## EXERCISE DIRECTIONS
Below are the entries to work from; restate word for word the portion that opens with the line containing "protein is present" and closes with the line containing "analysis of high-grade", keeping both.

####################

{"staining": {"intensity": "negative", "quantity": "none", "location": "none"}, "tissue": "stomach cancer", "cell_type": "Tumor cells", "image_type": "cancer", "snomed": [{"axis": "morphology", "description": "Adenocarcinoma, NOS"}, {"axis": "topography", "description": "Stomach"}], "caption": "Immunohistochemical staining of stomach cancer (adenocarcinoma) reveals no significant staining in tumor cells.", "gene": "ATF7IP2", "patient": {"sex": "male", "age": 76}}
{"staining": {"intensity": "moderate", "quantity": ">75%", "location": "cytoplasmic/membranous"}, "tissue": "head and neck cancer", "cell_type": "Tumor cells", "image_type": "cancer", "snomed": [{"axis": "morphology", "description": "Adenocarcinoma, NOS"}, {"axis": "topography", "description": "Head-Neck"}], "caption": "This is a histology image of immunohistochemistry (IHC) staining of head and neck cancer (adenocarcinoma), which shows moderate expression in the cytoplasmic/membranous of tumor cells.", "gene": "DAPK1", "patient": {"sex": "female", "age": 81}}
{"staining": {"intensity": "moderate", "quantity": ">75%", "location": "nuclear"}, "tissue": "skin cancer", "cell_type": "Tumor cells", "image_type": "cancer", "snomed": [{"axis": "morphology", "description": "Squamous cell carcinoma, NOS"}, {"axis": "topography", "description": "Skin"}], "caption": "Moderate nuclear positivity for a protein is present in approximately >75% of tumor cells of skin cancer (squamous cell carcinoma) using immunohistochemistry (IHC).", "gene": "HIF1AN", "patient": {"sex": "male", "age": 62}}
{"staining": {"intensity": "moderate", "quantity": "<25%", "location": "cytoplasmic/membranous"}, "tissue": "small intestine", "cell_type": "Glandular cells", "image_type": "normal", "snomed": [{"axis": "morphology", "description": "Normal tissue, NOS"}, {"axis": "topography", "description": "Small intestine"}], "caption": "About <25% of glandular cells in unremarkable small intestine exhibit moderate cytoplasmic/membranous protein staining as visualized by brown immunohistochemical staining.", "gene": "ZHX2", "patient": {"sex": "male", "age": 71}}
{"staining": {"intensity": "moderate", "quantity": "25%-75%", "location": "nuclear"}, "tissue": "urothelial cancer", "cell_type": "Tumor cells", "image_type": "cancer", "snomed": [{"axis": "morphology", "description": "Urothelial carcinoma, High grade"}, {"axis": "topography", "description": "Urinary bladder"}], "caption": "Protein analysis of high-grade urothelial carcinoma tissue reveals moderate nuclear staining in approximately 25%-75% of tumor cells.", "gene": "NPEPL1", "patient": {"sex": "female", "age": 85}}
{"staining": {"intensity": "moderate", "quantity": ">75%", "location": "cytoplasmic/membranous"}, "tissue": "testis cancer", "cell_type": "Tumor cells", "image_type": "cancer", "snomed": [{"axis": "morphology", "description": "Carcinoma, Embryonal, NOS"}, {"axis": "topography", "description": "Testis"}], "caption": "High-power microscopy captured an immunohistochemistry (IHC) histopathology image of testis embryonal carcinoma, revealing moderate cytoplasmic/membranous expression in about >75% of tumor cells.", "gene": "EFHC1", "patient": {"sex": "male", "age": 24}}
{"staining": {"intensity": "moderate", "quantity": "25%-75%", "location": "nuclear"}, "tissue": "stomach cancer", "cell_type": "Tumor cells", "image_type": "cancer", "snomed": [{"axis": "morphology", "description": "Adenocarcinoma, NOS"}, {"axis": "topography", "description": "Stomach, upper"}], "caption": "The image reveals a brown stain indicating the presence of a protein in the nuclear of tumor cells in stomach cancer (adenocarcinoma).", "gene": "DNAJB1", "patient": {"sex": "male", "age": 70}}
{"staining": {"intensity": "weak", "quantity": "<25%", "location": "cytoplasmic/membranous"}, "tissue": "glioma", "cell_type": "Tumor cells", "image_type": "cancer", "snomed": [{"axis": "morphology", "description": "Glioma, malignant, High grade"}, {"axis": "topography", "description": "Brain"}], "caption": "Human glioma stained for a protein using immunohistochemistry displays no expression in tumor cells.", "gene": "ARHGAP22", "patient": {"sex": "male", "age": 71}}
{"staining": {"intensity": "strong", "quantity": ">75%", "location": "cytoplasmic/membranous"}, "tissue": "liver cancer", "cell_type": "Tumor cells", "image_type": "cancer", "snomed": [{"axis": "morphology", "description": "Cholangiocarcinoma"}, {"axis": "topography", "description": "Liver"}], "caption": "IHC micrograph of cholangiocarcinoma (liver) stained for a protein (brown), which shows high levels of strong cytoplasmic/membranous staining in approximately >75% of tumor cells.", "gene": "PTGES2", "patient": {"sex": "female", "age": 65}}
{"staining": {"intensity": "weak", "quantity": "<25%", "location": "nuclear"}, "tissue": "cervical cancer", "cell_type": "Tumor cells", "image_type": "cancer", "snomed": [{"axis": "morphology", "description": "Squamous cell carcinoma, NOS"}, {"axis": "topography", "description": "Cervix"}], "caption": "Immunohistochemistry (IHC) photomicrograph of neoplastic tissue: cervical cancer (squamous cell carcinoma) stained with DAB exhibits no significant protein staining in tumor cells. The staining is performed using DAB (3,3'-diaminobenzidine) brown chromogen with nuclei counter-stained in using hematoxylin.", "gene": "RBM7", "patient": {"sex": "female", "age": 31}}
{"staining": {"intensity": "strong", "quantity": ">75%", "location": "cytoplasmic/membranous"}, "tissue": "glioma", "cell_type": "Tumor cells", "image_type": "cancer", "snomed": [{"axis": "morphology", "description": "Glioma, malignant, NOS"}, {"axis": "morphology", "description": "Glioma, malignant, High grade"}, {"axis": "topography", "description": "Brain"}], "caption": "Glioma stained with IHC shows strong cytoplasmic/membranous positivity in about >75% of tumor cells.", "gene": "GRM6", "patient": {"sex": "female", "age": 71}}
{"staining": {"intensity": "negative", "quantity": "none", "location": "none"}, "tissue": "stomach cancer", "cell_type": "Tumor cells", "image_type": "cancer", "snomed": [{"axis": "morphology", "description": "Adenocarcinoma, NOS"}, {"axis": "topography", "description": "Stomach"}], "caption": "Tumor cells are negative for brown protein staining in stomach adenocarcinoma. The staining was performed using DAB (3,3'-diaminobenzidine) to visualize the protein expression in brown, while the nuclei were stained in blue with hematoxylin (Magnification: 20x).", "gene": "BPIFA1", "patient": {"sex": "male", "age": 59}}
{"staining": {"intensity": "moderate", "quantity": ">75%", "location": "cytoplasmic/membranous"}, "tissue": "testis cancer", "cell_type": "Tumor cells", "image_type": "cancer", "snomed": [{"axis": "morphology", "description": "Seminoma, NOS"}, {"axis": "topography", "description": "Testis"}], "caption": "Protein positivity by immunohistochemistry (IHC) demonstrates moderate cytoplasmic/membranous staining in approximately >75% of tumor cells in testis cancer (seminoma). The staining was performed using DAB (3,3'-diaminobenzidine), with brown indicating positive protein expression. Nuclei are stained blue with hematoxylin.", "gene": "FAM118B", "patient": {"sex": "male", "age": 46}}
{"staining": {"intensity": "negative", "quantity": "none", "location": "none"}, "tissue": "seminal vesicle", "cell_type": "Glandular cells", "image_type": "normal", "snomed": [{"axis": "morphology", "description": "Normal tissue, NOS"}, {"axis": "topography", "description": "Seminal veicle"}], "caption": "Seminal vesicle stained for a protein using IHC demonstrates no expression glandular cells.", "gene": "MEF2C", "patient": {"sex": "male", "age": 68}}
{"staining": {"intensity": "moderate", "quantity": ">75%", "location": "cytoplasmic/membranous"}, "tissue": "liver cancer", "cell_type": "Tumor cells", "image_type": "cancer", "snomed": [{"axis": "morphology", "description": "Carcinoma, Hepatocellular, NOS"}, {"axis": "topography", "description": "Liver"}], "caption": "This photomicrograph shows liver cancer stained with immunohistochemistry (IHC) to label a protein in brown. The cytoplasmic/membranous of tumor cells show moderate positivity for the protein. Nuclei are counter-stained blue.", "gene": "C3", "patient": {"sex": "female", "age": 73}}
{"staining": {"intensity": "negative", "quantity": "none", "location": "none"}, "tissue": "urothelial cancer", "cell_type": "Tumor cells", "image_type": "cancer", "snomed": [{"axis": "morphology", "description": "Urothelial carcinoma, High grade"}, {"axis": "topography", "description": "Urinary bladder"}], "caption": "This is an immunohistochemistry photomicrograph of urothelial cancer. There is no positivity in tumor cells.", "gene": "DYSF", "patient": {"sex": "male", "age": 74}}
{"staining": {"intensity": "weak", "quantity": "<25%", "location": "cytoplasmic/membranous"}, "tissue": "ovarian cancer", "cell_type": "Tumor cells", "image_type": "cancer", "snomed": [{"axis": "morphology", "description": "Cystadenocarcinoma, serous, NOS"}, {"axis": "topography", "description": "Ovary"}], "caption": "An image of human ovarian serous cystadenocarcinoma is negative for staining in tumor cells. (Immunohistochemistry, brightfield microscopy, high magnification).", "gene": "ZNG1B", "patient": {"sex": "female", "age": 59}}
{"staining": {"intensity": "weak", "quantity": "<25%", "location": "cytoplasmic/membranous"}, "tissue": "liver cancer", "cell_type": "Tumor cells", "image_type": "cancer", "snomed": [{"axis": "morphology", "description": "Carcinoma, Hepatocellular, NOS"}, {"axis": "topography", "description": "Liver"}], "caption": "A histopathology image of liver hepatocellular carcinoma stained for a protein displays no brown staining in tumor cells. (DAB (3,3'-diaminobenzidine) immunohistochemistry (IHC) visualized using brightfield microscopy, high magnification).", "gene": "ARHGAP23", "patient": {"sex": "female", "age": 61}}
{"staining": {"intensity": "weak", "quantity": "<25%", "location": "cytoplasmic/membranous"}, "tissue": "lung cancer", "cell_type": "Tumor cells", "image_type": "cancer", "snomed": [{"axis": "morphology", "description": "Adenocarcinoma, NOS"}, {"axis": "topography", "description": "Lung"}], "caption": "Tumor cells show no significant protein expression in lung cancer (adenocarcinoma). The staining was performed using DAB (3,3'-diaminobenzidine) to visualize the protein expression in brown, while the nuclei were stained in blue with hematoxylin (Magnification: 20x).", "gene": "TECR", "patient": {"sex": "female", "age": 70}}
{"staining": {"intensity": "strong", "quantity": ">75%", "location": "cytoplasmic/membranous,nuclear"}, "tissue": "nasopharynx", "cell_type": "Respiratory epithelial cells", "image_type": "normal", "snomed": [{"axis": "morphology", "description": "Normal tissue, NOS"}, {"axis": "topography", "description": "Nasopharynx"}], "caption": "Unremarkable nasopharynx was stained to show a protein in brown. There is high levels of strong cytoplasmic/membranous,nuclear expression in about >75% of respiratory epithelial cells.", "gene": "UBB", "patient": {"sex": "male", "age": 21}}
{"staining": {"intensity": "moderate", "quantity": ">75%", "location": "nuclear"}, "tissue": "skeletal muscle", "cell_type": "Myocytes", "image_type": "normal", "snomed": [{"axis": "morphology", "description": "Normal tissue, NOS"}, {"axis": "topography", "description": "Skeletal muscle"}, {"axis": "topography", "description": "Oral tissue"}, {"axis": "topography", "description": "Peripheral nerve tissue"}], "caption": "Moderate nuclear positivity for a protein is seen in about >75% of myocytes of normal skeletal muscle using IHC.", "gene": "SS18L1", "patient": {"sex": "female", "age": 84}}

####################

## OUTPUT BELOW
{"staining": {"intensity": "moderate", "quantity": ">75%", "location": "nuclear"}, "tissue": "skin cancer", "cell_type": "Tumor cells", "image_type": "cancer", "snomed": [{"axis": "morphology", "description": "Squamous cell carcinoma, NOS"}, {"axis": "topography", "description": "Skin"}], "caption": "Moderate nuclear positivity for a protein is present in approximately >75% of tumor cells of skin cancer (squamous cell carcinoma) using immunohistochemistry (IHC).", "gene": "HIF1AN", "patient": {"sex": "male", "age": 62}}
{"staining": {"intensity": "moderate", "quantity": "<25%", "location": "cytoplasmic/membranous"}, "tissue": "small intestine", "cell_type": "Glandular cells", "image_type": "normal", "snomed": [{"axis": "morphology", "description": "Normal tissue, NOS"}, {"axis": "topography", "description": "Small intestine"}], "caption": "About <25% of glandular cells in unremarkable small intestine exhibit moderate cytoplasmic/membranous protein staining as visualized by brown immunohistochemical staining.", "gene": "ZHX2", "patient": {"sex": "male", "age": 71}}
{"staining": {"intensity": "moderate", "quantity": "25%-75%", "location": "nuclear"}, "tissue": "urothelial cancer", "cell_type": "Tumor cells", "image_type": "cancer", "snomed": [{"axis": "morphology", "description": "Urothelial carcinoma, High grade"}, {"axis": "topography", "description": "Urinary bladder"}], "caption": "Protein analysis of high-grade urothelial carcinoma tissue reveals moderate nuclear staining in approximately 25%-75% of tumor cells.", "gene": "NPEPL1", "patient": {"sex": "female", "age": 85}}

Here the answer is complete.